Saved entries
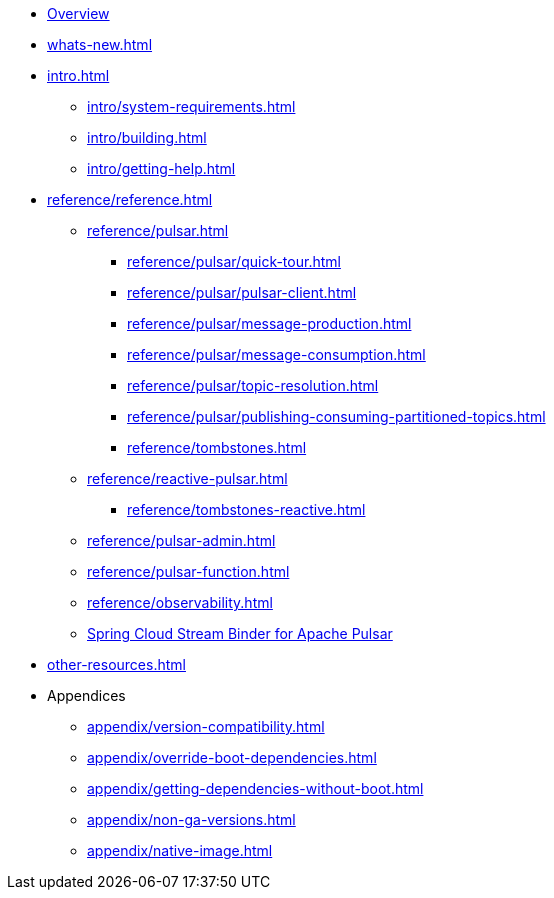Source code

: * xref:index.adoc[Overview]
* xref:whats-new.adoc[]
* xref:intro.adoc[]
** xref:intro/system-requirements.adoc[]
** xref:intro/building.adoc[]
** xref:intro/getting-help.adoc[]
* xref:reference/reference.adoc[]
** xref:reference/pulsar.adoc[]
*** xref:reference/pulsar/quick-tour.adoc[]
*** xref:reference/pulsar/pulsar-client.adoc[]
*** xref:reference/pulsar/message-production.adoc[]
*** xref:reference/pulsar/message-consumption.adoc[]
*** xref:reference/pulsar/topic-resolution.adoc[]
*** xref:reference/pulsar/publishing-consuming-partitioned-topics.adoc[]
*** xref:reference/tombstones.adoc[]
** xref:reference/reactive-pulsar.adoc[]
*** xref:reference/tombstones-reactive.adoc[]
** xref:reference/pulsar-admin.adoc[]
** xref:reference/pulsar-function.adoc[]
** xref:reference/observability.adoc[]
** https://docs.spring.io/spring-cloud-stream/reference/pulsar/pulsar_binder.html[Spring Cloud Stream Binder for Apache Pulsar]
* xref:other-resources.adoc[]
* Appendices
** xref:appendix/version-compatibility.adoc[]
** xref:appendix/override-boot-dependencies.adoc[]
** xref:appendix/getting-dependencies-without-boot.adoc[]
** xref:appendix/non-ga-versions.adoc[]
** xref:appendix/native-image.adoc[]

Directive
An exact copy of every entry above is required, without the pictures.

Response box
Source code

: * xref:index.adoc[Overview]
* xref:whats-new.adoc[]
* xref:intro.adoc[]
** xref:intro/system-requirements.adoc[]
** xref:intro/building.adoc[]
** xref:intro/getting-help.adoc[]
* xref:reference/reference.adoc[]
** xref:reference/pulsar.adoc[]
*** xref:reference/pulsar/quick-tour.adoc[]
*** xref:reference/pulsar/pulsar-client.adoc[]
*** xref:reference/pulsar/message-production.adoc[]
*** xref:reference/pulsar/message-consumption.adoc[]
*** xref:reference/pulsar/topic-resolution.adoc[]
*** xref:reference/pulsar/publishing-consuming-partitioned-topics.adoc[]
*** xref:reference/tombstones.adoc[]
** xref:reference/reactive-pulsar.adoc[]
*** xref:reference/tombstones-reactive.adoc[]
** xref:reference/pulsar-admin.adoc[]
** xref:reference/pulsar-function.adoc[]
** xref:reference/observability.adoc[]
** https://docs.spring.io/spring-cloud-stream/reference/pulsar/pulsar_binder.html[Spring Cloud Stream Binder for Apache Pulsar]
* xref:other-resources.adoc[]
* Appendices
** xref:appendix/version-compatibility.adoc[]
** xref:appendix/override-boot-dependencies.adoc[]
** xref:appendix/getting-dependencies-without-boot.adoc[]
** xref:appendix/non-ga-versions.adoc[]
** xref:appendix/native-image.adoc[]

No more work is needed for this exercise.